The Deputy refers to requiring future HNWIs to make direct investment in the Island. This is one of the matters currently under review as part of the review of the HNWI regime.
Morality
The Deputy queries the morality of the 1(1)(k) regime. The Treasury Minister does not consider this is relevant to the amendment at hand, but would note that the review he was asked to undertake by States Members was into methods of increasing revenues from the regime, which he has done.
He would also note that approximately 30% of households in Jersey pay no income tax and the average bill for those who do pay tax is £7,000. If Jersey had never introduced a special tax regime for HNWIs the £13.5 million tax they pay (an average of £100,000 per head) would have to be borne by the rest of the population. The millions of pounds of economic benefit brought would also have been lost.
Financial and manpower implications
The Deputy predicts that income achieved as a result of this amendment would be double that which could be achieved from P113 and 114 in their unamended form. This is flawed for the following reasons:
- Jersey currently struggles to attract the number of HNWIs it wants to. Increasing the tax rates charged on new residents will reduce the number who wish to move here and therefore the tax they pay.
- Doubling the rate of tax charged does not automatically mean that tax receipts will double.
Although the changes would deter those on the highest incomes, they would also have the perhaps surprising effect of making it easier for those with lower incomes to obtain 1(1)(k) consents. This would undo much of the benefit to the Island from increasing the minimum tax contribution in December 2010.
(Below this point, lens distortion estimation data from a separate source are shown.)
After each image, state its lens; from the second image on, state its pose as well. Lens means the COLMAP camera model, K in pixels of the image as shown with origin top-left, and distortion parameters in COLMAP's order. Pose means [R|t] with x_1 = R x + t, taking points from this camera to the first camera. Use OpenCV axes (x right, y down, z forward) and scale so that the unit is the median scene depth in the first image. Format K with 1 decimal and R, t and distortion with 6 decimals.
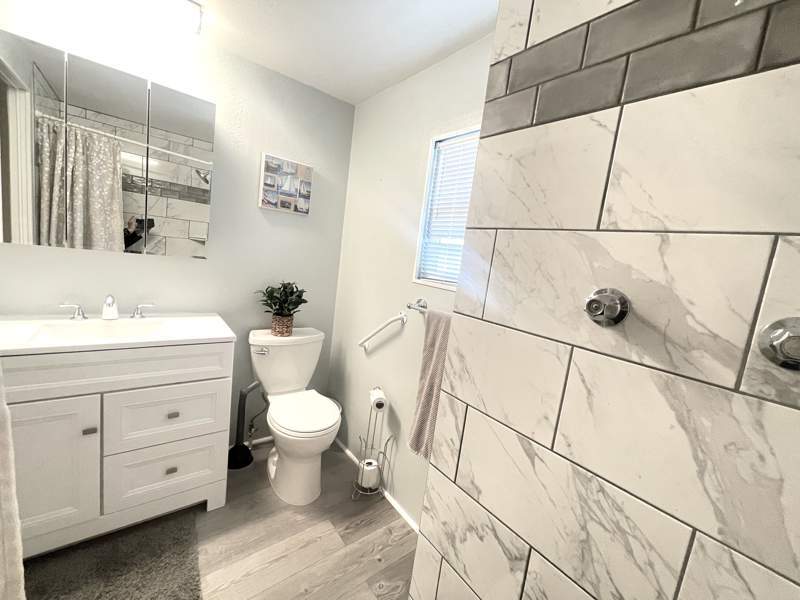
lens RADIAL K [[322.7, 0, 399.4], [0, 322.7, 296.0], [0, 0, 1]] dist [-0.000898, -0.001637]
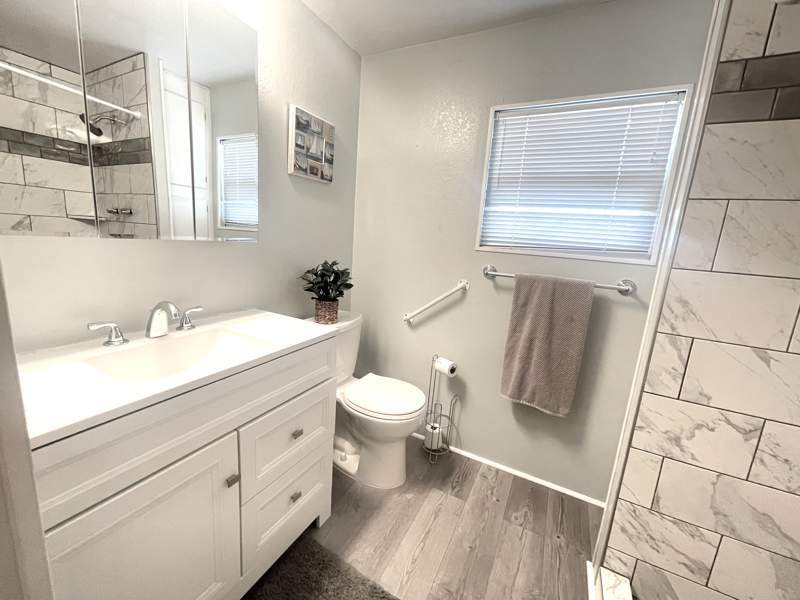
lens RADIAL K [[322.7, 0, 401.5], [0, 322.7, 295.8], [0, 0, 1]] dist [-0.000898, -0.001637]
pose [[0.913612, -0.132897, 0.384254, -0.666320], [0.094698, 0.988634, 0.116769, -0.047035], [-0.395405, -0.070293, 0.915813, 0.144656]]
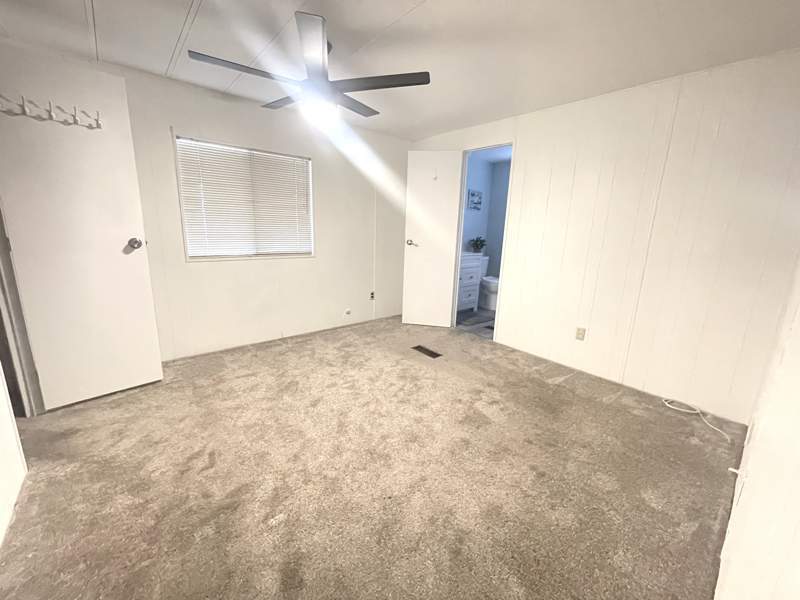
lens RADIAL K [[322.7, 0, 399.4], [0, 322.7, 300.3], [0, 0, 1]] dist [-0.000898, -0.001637]
pose [[0.995059, -0.098546, 0.012071, -1.394378], [0.096915, 0.990517, 0.097379, 0.194450], [-0.021553, -0.095728, 0.995174, -2.176444]]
One of the reasons for making this increase was not only to increase direct tax revenues from HNWIs but also to attract wealthier HNWIs to increase the economic benefit to the Island. Before the change, a HNWI had to be capable of generating £500,000 of income per year in order to meet the minimum tax contribution of £100,000. Under the new minimum contribution, he must have income of £625,000. If this amendment was approved, he would only require £500,000 again. By making the regime available to those with lower incomes, this would reduce the knock-on benefit to the rest of Jersey’s economy, thus undoing some of the good that came from making the increase.